In July I crashed and burned over a combination of let-downs:  I had suddenly stopped working daily in my sketch journal, I was overwhelmed with adjusting to my new schedule, and dealing head-on with some financial challenges; plus anxiety and excitement over my 45th high school reunion just about did me in.  The post-reunion depression stunned me.  Let’s face it: I was expecting the 18 year old me to walk into a room full of 18 year old classmates.  I didn’t recognize most of them; hell, I don’t even recognize me.   I couldn’t hear, my legs ached from standing, and I felt very out-of-body.  And it gets worse from there!  I proceed to measure my success by theirs; OMG, I’m a blimp and a failure!  Loser!

And here’s the kicker: if it really isn’t what’s on the outside that counts, but what lies within, I am screwed!  I’m not even that nice!  Despite my girth I am vain, egotistical, temperamental.  I’m selfish and self-centered and jealously guard my solitude.  I don’t always play well with others.   So, I am an artist, at last.  I pass the personality test.

I have an “Ah-ha!” moment watching Stacy & Clinton on What Not To Wear describe the shape of an outfit making a plus size gal “look like an ice cream cone”.  Time to rethink my wardrobe.  Acknowledging that I swoon over the floaty, printed, femme shapes of some of today’s fashions helps me make a shift inside and out.  A sense of excitement and anticipation stirs me.  I recall that these bespoke elements have never gone out of style, and I have always felt my best when sashaying around in them.   I dressed that way a lot in the 70’s (when I was an artist) and in the 90’s (when I was an artist) and now that I’ve discovered my art again, it’s time to change my look.  Indeed, you just have to fool with it.

Artists, design & decor junkies; spiritual, global awareness seekers: apply within!

I have a plan.  I want to gather it all to me.  Goal setting has come late to me in my life, but it’s coming together, and I needed to get on social media to really begin to understand the powerful potential of our internet.  How we can, collectively, harness its power to reach out to one another, find some common ground, share our talents and dreams and find freedom of self-expression!
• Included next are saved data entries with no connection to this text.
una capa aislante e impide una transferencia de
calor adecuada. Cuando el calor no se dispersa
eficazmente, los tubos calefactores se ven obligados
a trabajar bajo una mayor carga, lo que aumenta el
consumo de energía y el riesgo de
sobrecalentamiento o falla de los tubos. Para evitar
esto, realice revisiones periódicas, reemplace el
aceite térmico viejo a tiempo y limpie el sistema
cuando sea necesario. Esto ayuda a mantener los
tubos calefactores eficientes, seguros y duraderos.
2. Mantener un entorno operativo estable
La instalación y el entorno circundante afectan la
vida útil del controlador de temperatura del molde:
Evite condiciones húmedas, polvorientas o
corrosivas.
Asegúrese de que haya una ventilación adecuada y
So I will be talking about, and linking to, other artists, lifestyle and photo blogs I’ve discovered,  my journey-in-progress and  my art; public figures I admire, writers and bloggers and ….you know how we are….

Shout out! to Loretta of The Art Motel of the Finger Lakes,  Jennifer of JMayerDesign, Beth of caprichostudio1.com, and Linda of LoveGarten.com.  Just as soon as I know what I’m doing, I’ll give y’all a link!